If the GI obstruction is in the stomach or esophagus, an endoscopy may be effective in removing the blockage. This is far less invasive than surgery and may allow the vet to pass through the pylorus (the sphincter between the stomach and small intestine) and reach the upper part of the small intestine (upper duodenum).


A complete GI obstruction is an emergency situation that can lead to death if untreated. Special tools can be passed through the scope to retrieve or sample the obstruction. If a foreign body will be found, it might be possible for the vet to grasp it with a tool and pull it out with the endoscope. If successful, recovery is fast. However, your dog may need additional supportive care like fluids and medications.

Some intestinal blockages will pass on their own and will not require surgery or endoscopy. These dogs may still need supportive care to recover fully. Your vet will likely give your pet fluids for rehydration and medications to soothe the GI tract and prevent infection.

How to Prevent Intestinal Obstruction

You can prevent foreign body ingestion by keeping dangerous objects away from your dog. Make sure toys are too large to swallow. If your dog likes to chew up toys and eat them, be sure to only allow your dog to have them under direct supervision. Keep your dog away from trash. Watch your dog closely when outdoors. Keep laundry in a closed container. If you know your dog loves to eat certain items, be sure to keep them out of reach.
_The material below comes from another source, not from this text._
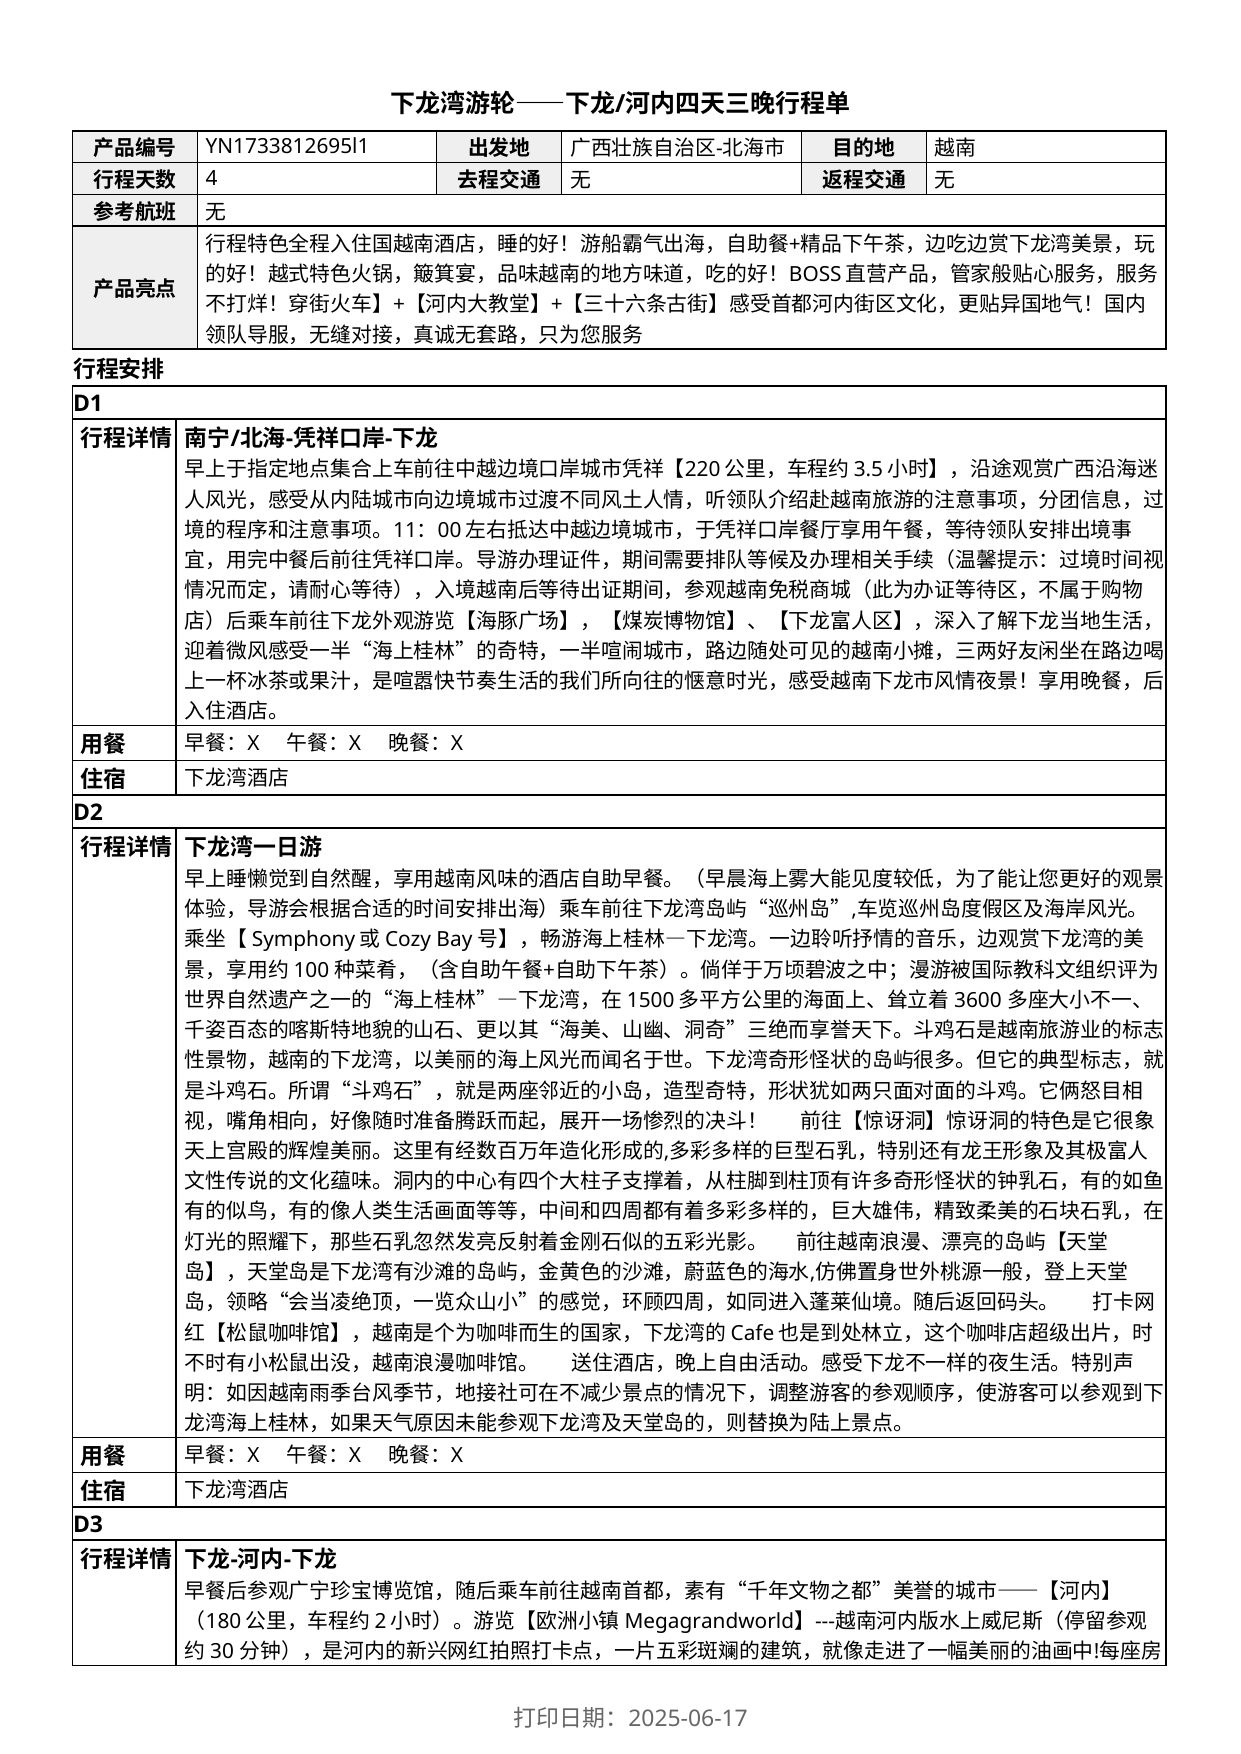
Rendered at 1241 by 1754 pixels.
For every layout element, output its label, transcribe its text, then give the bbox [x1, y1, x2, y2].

Tumors and other intestinal conditions may not be preventable, but early detection can keep partial obstructions from becoming complete. It can also minimize the damage done to the intestines. Be sure to contact your vet soon after signs appear. Visit the vet for a routine wellness checkup every year or more as recommended by your vet. There’s a chance your vet will find a complication during the exam that you will be not yet aware of.